Mataku terbuka, ketika aku rasakan bibirnya menjauh. Seperti anak kecil yang kehilangan permen kesukaannya, ada yang menghilang dalam diriku, ketika ia melakukan itu.

“Kita sudah suami istri ....” katanya.

“I-iya ....” jawabku terbata-bata. Menyembunyikan wajahku kembali ke dalam dada bidangnya. Dipeluknya diriku lebih erat seraya mengecup pucuk kepalaku yang terbenam dalam pelukannya.

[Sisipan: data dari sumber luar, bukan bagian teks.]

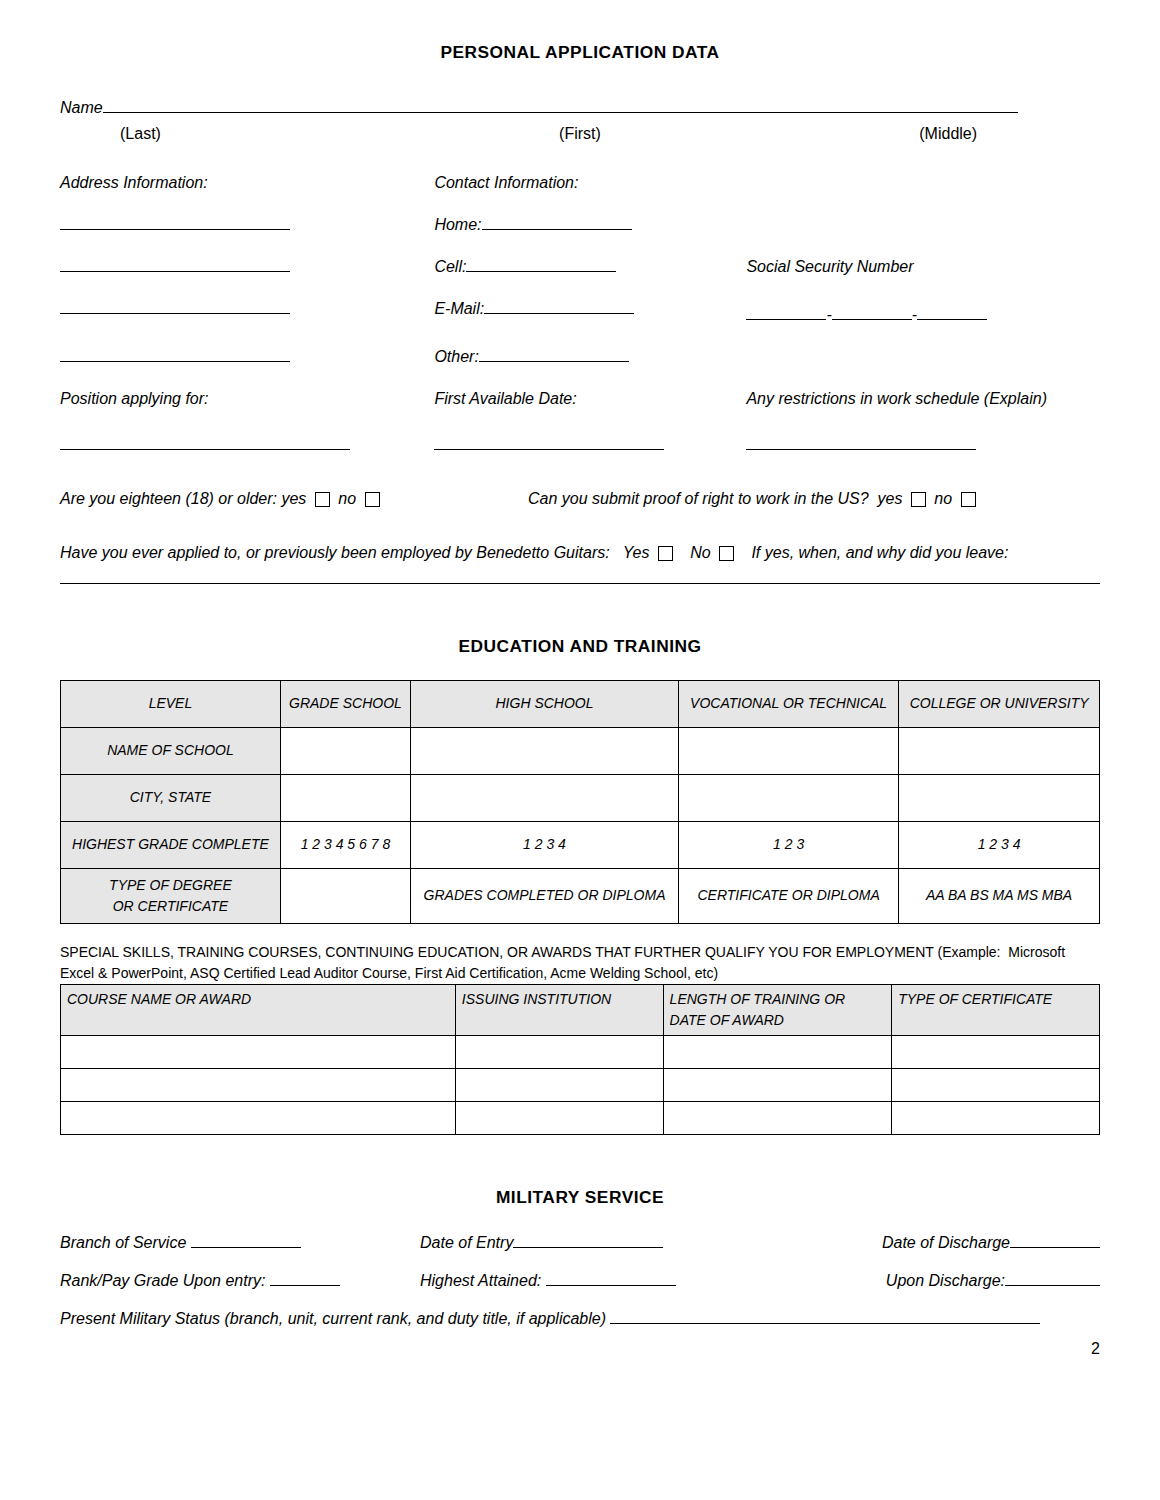PERSONAL APPLICATION DATA
Name
(Last) (First) (Middle)
Address Information:
Contact Information:
Home:
Cell:
Social Security Number
E-Mail:
- -
Other:
Position applying for:
First Available Date:
Any restrictions in work schedule (Explain)
Are you eighteen (18) or older: yes no
Can you submit proof of right to work in the US? yes no
Have you ever applied to, or previously been employed by Benedetto Guitars: Yes No If yes, when, and why did you leave:
EDUCATION AND TRAINING
| LEVEL | GRADE SCHOOL | HIGH SCHOOL | VOCATIONAL OR TECHNICAL | COLLEGE OR UNIVERSITY |
| --- | --- | --- | --- | --- |
| NAME OF SCHOOL | | | | |
| CITY, STATE | | | | |
| HIGHEST GRADE COMPLETE | 1 2 3 4 5 6 7 8 | 1 2 3 4 | 1 2 3 | 1 2 3 4 |
| TYPE OF DEGREE OR CERTIFICATE | | GRADES COMPLETED OR DIPLOMA | CERTIFICATE OR DIPLOMA | AA BA BS MA MS MBA |
SPECIAL SKILLS, TRAINING COURSES, CONTINUING EDUCATION, OR AWARDS THAT FURTHER QUALIFY YOU FOR EMPLOYMENT (Example: Microsoft Excel & PowerPoint, ASQ Certified Lead Auditor Course, First Aid Certification, Acme Welding School, etc)
| COURSE NAME OR AWARD | ISSUING INSTITUTION | LENGTH OF TRAINING OR DATE OF AWARD | TYPE OF CERTIFICATE |
| --- | --- | --- | --- |
MILITARY SERVICE
Branch of Service
Date of Entry
Date of Discharge
Rank/Pay Grade Upon entry:
Highest Attained:
Upon Discharge:
Present Military Status (branch, unit, current rank, and duty title, if applicable)
2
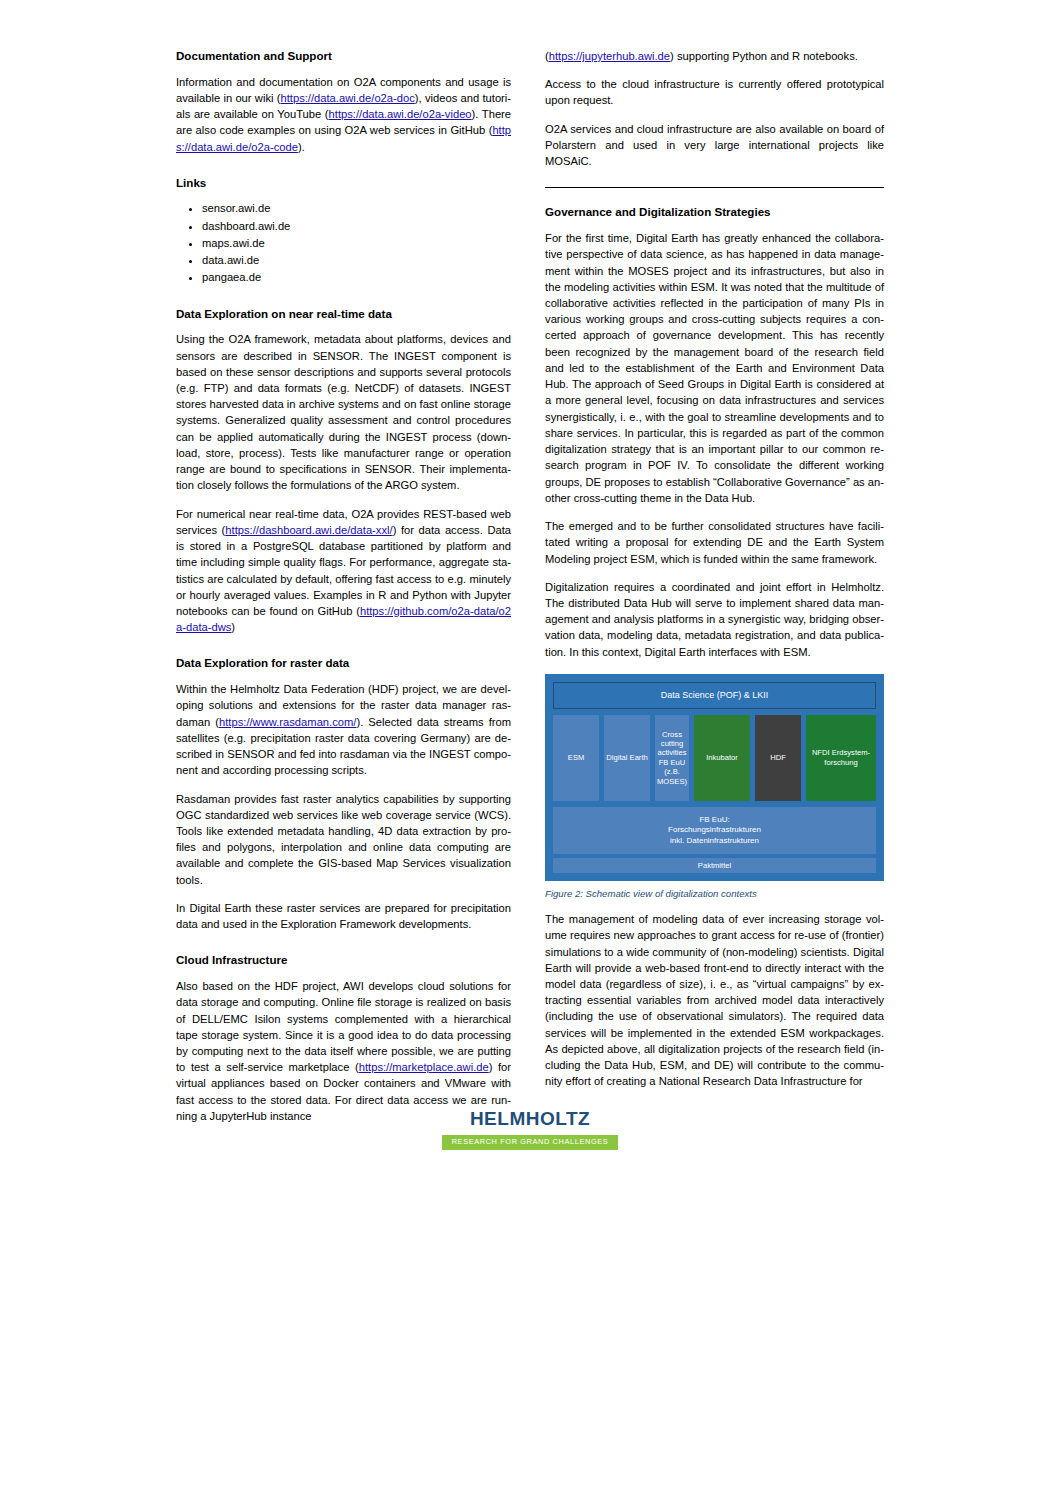Documentation and Support
Information and documentation on O2A components and usage is available in our wiki (https://data.awi.de/o2a-doc), videos and tutorials are available on YouTube (https://data.awi.de/o2a-video). There are also code examples on using O2A web services in GitHub (https://data.awi.de/o2a-code).
Links
sensor.awi.de
dashboard.awi.de
maps.awi.de
data.awi.de
pangaea.de
Data Exploration on near real-time data
Using the O2A framework, metadata about platforms, devices and sensors are described in SENSOR. The INGEST component is based on these sensor descriptions and supports several protocols (e.g. FTP) and data formats (e.g. NetCDF) of datasets. INGEST stores harvested data in archive systems and on fast online storage systems. Generalized quality assessment and control procedures can be applied automatically during the INGEST process (download, store, process). Tests like manufacturer range or operation range are bound to specifications in SENSOR. Their implementation closely follows the formulations of the ARGO system.
For numerical near real-time data, O2A provides REST-based web services (https://dashboard.awi.de/data-xxl/) for data access. Data is stored in a PostgreSQL database partitioned by platform and time including simple quality flags. For performance, aggregate statistics are calculated by default, offering fast access to e.g. minutely or hourly averaged values. Examples in R and Python with Jupyter notebooks can be found on GitHub (https://github.com/o2a-data/o2a-data-dws)
Data Exploration for raster data
Within the Helmholtz Data Federation (HDF) project, we are developing solutions and extensions for the raster data manager rasdaman (https://www.rasdaman.com/). Selected data streams from satellites (e.g. precipitation raster data covering Germany) are described in SENSOR and fed into rasdaman via the INGEST component and according processing scripts.
Rasdaman provides fast raster analytics capabilities by supporting OGC standardized web services like web coverage service (WCS). Tools like extended metadata handling, 4D data extraction by profiles and polygons, interpolation and online data computing are available and complete the GIS-based Map Services visualization tools.
In Digital Earth these raster services are prepared for precipitation data and used in the Exploration Framework developments.
Cloud Infrastructure
Also based on the HDF project, AWI develops cloud solutions for data storage and computing. Online file storage is realized on basis of DELL/EMC Isilon systems complemented with a hierarchical tape storage system. Since it is a good idea to do data processing by computing next to the data itself where possible, we are putting to test a self-service marketplace (https://marketplace.awi.de) for virtual appliances based on Docker containers and VMware with fast access to the stored data. For direct data access we are running a JupyterHub instance
(https://jupyterhub.awi.de) supporting Python and R notebooks.
Access to the cloud infrastructure is currently offered prototypical upon request.
O2A services and cloud infrastructure are also available on board of Polarstern and used in very large international projects like MOSAiC.
Governance and Digitalization Strategies
For the first time, Digital Earth has greatly enhanced the collaborative perspective of data science, as has happened in data management within the MOSES project and its infrastructures, but also in the modeling activities within ESM. It was noted that the multitude of collaborative activities reflected in the participation of many PIs in various working groups and cross-cutting subjects requires a concerted approach of governance development. This has recently been recognized by the management board of the research field and led to the establishment of the Earth and Environment Data Hub. The approach of Seed Groups in Digital Earth is considered at a more general level, focusing on data infrastructures and services synergistically, i. e., with the goal to streamline developments and to share services. In particular, this is regarded as part of the common digitalization strategy that is an important pillar to our common research program in POF IV. To consolidate the different working groups, DE proposes to establish “Collaborative Governance” as another cross-cutting theme in the Data Hub.
The emerged and to be further consolidated structures have facilitated writing a proposal for extending DE and the Earth System Modeling project ESM, which is funded within the same framework.
Digitalization requires a coordinated and joint effort in Helmholtz. The distributed Data Hub will serve to implement shared data management and analysis platforms in a synergistic way, bridging observation data, modeling data, metadata registration, and data publication. In this context, Digital Earth interfaces with ESM.
Data Science (POF) & LKII
ESM
Digital Earth
Cross cutting activities FB EuU
(z.B. MOSES)
Inkubator
HDF
NFDI Erdsystem-forschung
FB EuU:
Forschungsinfrastrukturen
inkl. Dateninfrastrukturen
Paktmittel
Figure 2: Schematic view of digitalization contexts
The management of modeling data of ever increasing storage volume requires new approaches to grant access for re-use of (frontier) simulations to a wide community of (non-modeling) scientists. Digital Earth will provide a web-based front-end to directly interact with the model data (regardless of size), i. e., as “virtual campaigns” by extracting essential variables from archived model data interactively (including the use of observational simulators). The required data services will be implemented in the extended ESM workpackages. As depicted above, all digitalization projects of the research field (including the Data Hub, ESM, and DE) will contribute to the community effort of creating a National Research Data Infrastructure for
HELMHOLTZ
RESEARCH FOR GRAND CHALLENGES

Ia tersenyum kecil lalu tertawa.

“Maaaf ... aku lupa Ayah ....” kataku lagi, ia kembali mengecup pucuk kepalaku dengan lembut.

“Nda tahu enggak?” tanyanya.

Kutengadahkan kepalaku melihatnya, wajahku mengisyaratkan tanya apa untuk pertanyaannya.

“Kamu ngegemesin banget tahu ... pengen banget ayah makan sekarang juga ....” katanya pelukannya erat, seerat pelukan seorang gadis saat memeluk boneka Teddy kesayangannya, gerakannya pun seperti gadis itu memeluk mencium seraya menggoyang-goyang gemas.

Hatiku bahagia, sebait puisi mampir hinggap dikepala. Aku seperti penyair, melantunkan puisi kala bahagia.

Aku bahagia

Aku terharu

Aku malu

Aku juga tersipu

Cinta ini nyata

Manis

Dan kualami

Semoga cinta kami

Abadi hingga akhir nanti

“Terima kasih ya Sayang!” kataku membalas pelukannya.